**Exercise:** In the text on the Matching Adjustment, where on the balance sheet should the MA be shown?
START Text provided
The MOCE concept introduced by IAIS[2] appears to be more sensibly designed than the RM and is based on well-defined confidence levels for life and general insurers. Aligning with IAIS would have obvious practical benefits for firms that will become subject to IAIS in due course.

Matching Adjustment

We support the economic rationale for allowing a mechanism like the MA. As the Call for Evidence notes, there are many benefits from the MA. However, there are pros and cons to any such regime. We consider the MA regime needs to be revised to improve outcomes for policyholders, firms, the PRA, and the UK economy.

The MA should be regarded by firms as a privilege, not a right. Both firms and the PRA should approach the MA with an appropriate degree of humility, as it relies on accurate risk measurement over long time horizons.

We consider the definition of the MA as an adjustment to liability valuation to be unhelpful. In our view, it is better to frame the Matching Adjustment as a way of recognising the risk-mitigating effects of a credible hold-to-maturity strategy. It should be shown as a separate item on the asset side of the balance sheet, arising from a synergy between the assets and liabilities and depending on both, but not directly part of the valuation of either. In this framing, the investment assets and insurance liabilities both remain at market / market-consistent values. The separate MA asset would recognise the risk-mitigating effect of the hold-to-maturity strategy on the regulatory balance sheet, net of all relevant risks, including but not limited to those measured by the current FS. This framing more clearly expresses what the concept means, rather than how it is calculated (via an addition to the liability discount rate).
END Text provided
START Recorded information
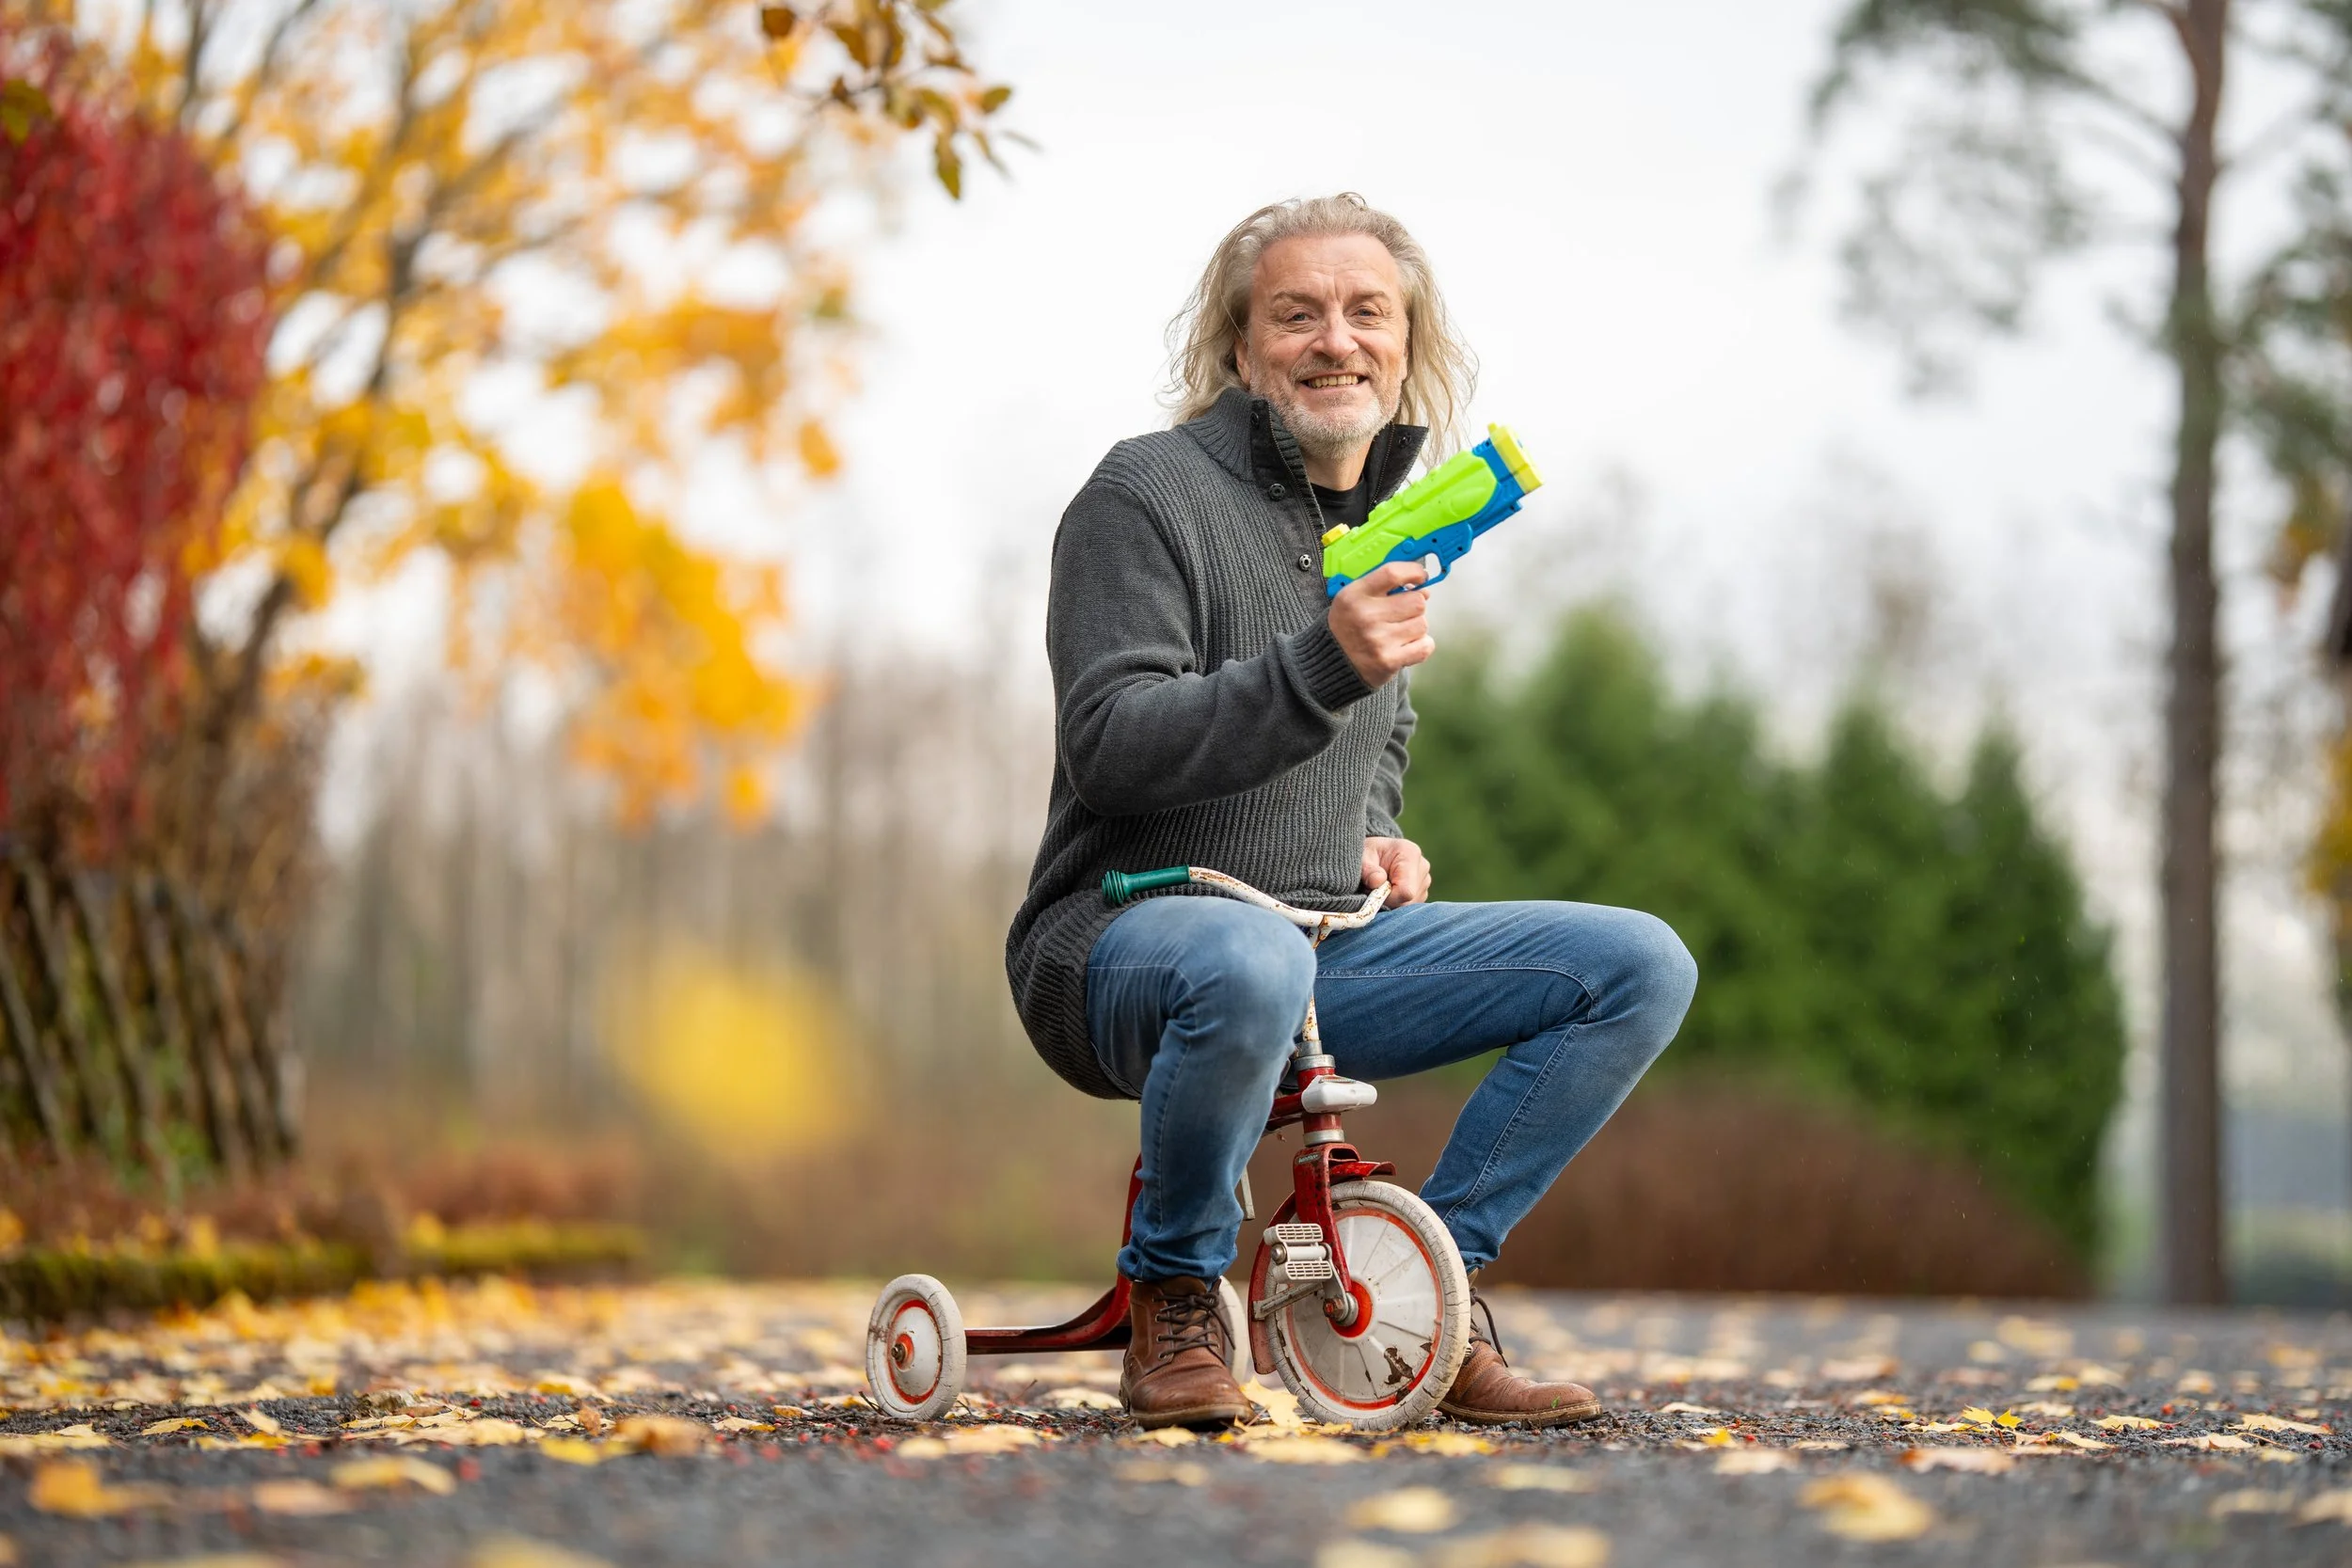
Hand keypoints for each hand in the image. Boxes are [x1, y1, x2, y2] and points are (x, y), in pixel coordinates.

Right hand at [1328, 561, 1433, 687]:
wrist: (1330, 663)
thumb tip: (1423, 589)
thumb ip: (1382, 585)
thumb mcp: (1353, 597)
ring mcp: (1378, 640)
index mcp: (1354, 595)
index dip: (1413, 572)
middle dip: (1415, 605)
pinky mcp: (1388, 661)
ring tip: (1399, 632)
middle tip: (1403, 612)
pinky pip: (1425, 646)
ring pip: (1422, 624)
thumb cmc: (1348, 626)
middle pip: (1416, 601)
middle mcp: (1366, 616)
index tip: (1420, 577)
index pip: (1392, 573)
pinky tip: (1404, 646)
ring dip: (1416, 627)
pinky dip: (1421, 646)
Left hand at [1361, 836, 1430, 907]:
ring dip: (1392, 902)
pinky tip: (1389, 892)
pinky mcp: (1422, 892)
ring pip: (1409, 905)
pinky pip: (1409, 906)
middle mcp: (1422, 867)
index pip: (1406, 890)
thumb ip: (1368, 869)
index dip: (1388, 898)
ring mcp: (1424, 880)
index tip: (1373, 892)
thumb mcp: (1363, 856)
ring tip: (1381, 888)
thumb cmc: (1369, 853)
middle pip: (1408, 900)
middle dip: (1388, 900)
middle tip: (1373, 889)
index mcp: (1411, 854)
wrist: (1375, 852)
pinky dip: (1396, 904)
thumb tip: (1378, 881)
END Recorded information
**Solution:** As a separate item on the asset side of the balance sheet.